Around the world, 3 people lose their lives to Tuberculosis every minute. But, with urgent and increased funding, we can put an end to this preventable and curable disease.
According to the Country Coordinating Mechanism of the Global Fund to Fight AIDS, Tuberculosis and Malaria (CCM Ghana), Ghana conducted the second national TB prevalence survey in 2013 with the estimated national TB prevalence, 290 per 100,000 population, showing that the disease burden is four times higher than WHO estimated for the same year (71 per 100,000 population). The national TB case detection rate, calculated using these new figures, is 20.7% (2013).
The Stop TB Partnership survey of TB Prevalence between 2010 to 2020 also shows that out of Ghana’s population, 44,000 were estimated to have contracted TB with 6,600 of said number being children. 14,691 TB infected person had access to treatment as at 2019 with 12,207 persons successfully treated.
In 2020, 12,674 were successfully put on treatment. Thus, Ghana records 44,000 cases of TB annually, with over 15,000 dying every year and misses two-thirds (30,000) of people with TB annually.
World TB Day is celebrated on March 24 each year to commemorate the date in 1882 when Dr. Robert Koch announced his discovery of Mycobacterium tuberculosis, the bacillus that causes tuberculosis (TB).
World TB Day is a day to educate the public about the impact of TB around the world. Success stories in TB prevention and control are shared across the world while raising awareness of the challenges that hinder progress towards the elimination of this devastating disease.
The theme of World TB Day 2022 - ‘Invest to End TB. Save Lives’ – conveys the urgent need to invest resources to ramp up the fight against TB and achieve the commitments to end TB made by global leaders.
This is especially critical in the context of the COVID-19 pandemic that has put End TB progress at risk, and to ensure equitable access to prevention and care in line with WHO’s drive towards achieving Universal Health Coverage.
Hope For Future Generations (HFFG), women and children focused national and community based non- governmental organization has been deeply involved in the fight against TB in Ghana and is one of the partners of Stop TB Partnership since 2009.
HFFG is currently working with more than 3000 PLHIV and integrates routine TB screening into PLHIV support group routine activities.

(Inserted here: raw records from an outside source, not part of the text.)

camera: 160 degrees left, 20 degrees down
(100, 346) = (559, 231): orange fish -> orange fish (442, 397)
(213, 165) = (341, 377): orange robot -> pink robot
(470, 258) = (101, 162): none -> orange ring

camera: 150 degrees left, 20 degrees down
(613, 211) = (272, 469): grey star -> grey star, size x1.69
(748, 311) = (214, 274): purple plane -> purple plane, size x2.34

The organization has been carrying out community-based advocacy for community support for infected and affected.
It has also focused on the Childhood TB plan and integrated Childhood TB education and referral into a three-year Maternal, Neonatal, and Child Survival Project in selected regions of the country.
HFFG commends The Global Fund for the immense aid given to countries in Africa to fight against HIV, TB and Malaria.

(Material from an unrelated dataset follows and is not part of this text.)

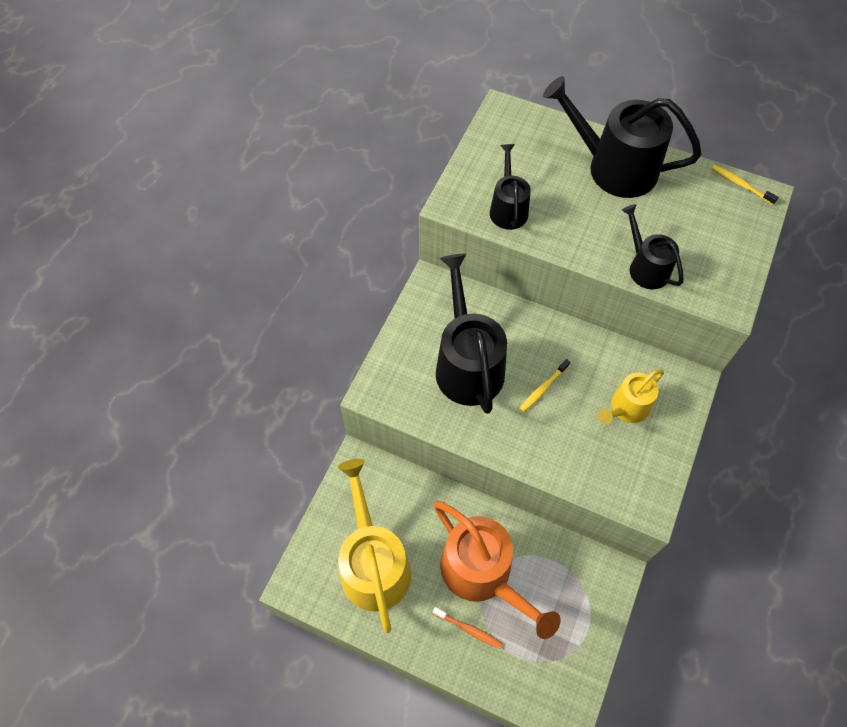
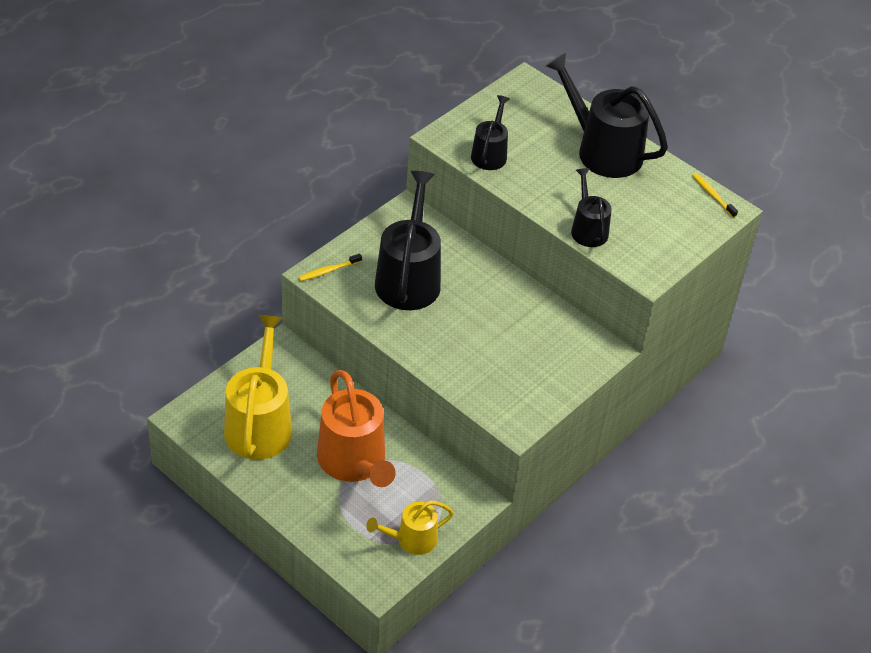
camera: 15 degrees right, 15 degrees down
(468, 629) = (321, 497): orange toothbrush -> none
(543, 388) = (467, 315): yellow toothbrush -> yellow toothbrush (328, 271)
(626, 408) = (536, 352): yellow watering can -> yellow watering can (412, 539)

Nancy Ansah, Programs Director at Hope For Future Generations said that the emergence of the Covid-19 virus may have brought a shift in focus, culminating in the loss of some gains made in the past years in TB.
She further stated that it is good that we bring the focus on investing to end TB which will ensure that lives are saved and preserved.

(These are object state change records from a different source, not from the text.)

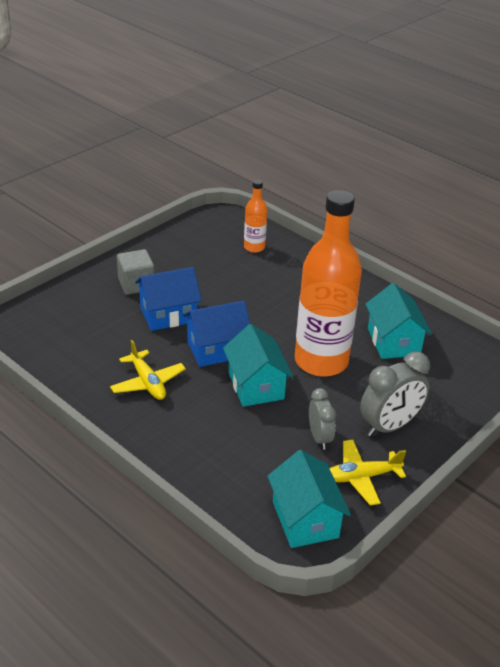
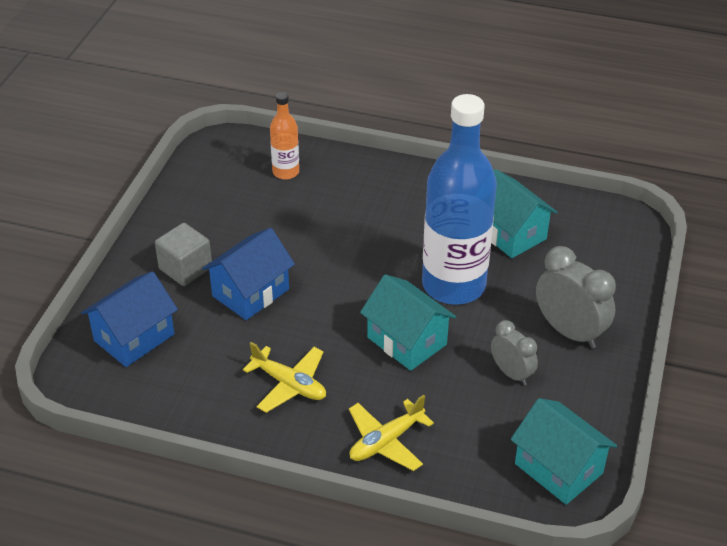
camera: 25 degrees left, 5 degrees up
(216, 349) = (334, 314): blue house -> blue house (134, 337)
(321, 361) = (453, 285): orange bottle -> blue bottle
(361, 477) = (580, 399): yellow plane -> yellow plane (386, 441)
(389, 426) = (569, 332): grey clock -> grey clock turned 75 degrees counterclockwise

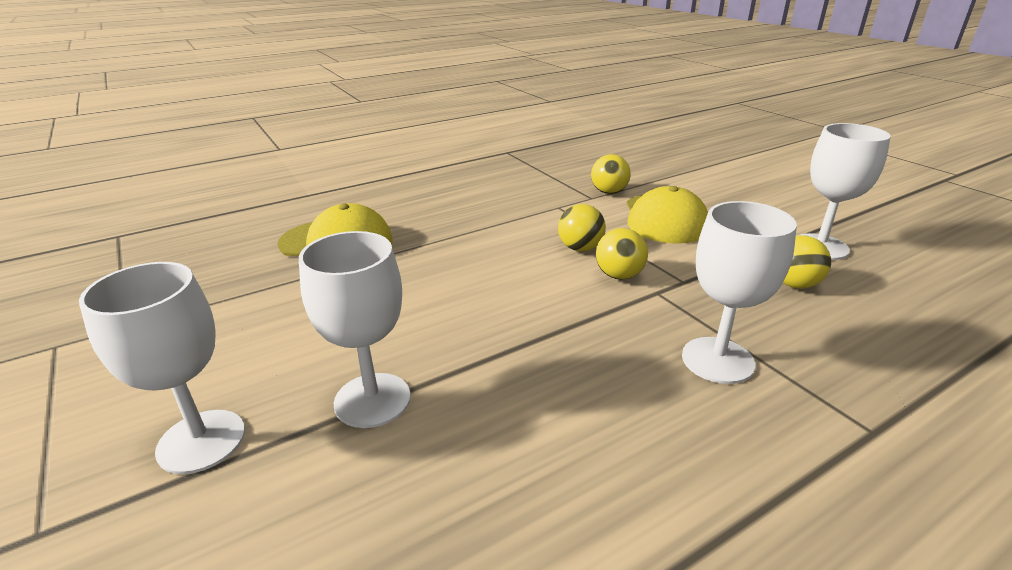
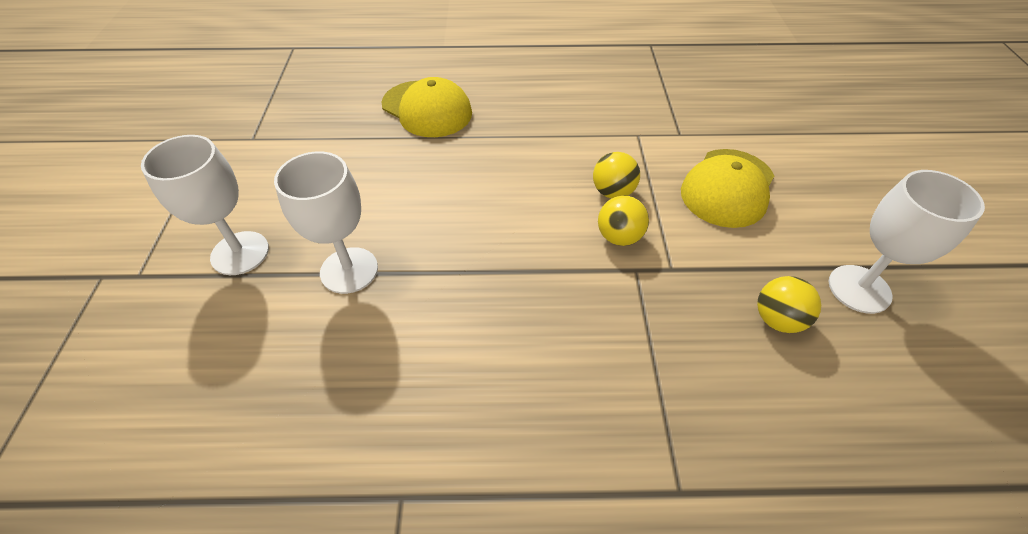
camera: 30 degrees right, 20 degrees up
(609, 192) = (703, 133): yellow ball -> none
(717, 360) = (618, 361): white goblet -> none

This is why HFFG is calling on the government and world leaders to increase investment, and to ensure that resources are released and properly allocated towards the fight against TB to #EndTB by 2030, while ensuring that human rights of persons living with TB are upheld.
This will secure a plummeting of the stigma index of the TB situation in Ghana and wherever people are suffering from TB.
HFFG is also calling on all persons at all levels to invest what they can in support of the fight to end TB and save lives.
Currently, HFFG has secured a grant from the Stop TB Partnership and is implementing a 1 year Project (TBImpact - Ghana) aimed at capacitating affected communities to lead to design, implementation and monitoring of TB interventions, as well as promoting accessible, equitable and quality TB services in Greater Accra, Central and Volta Regions of Ghana.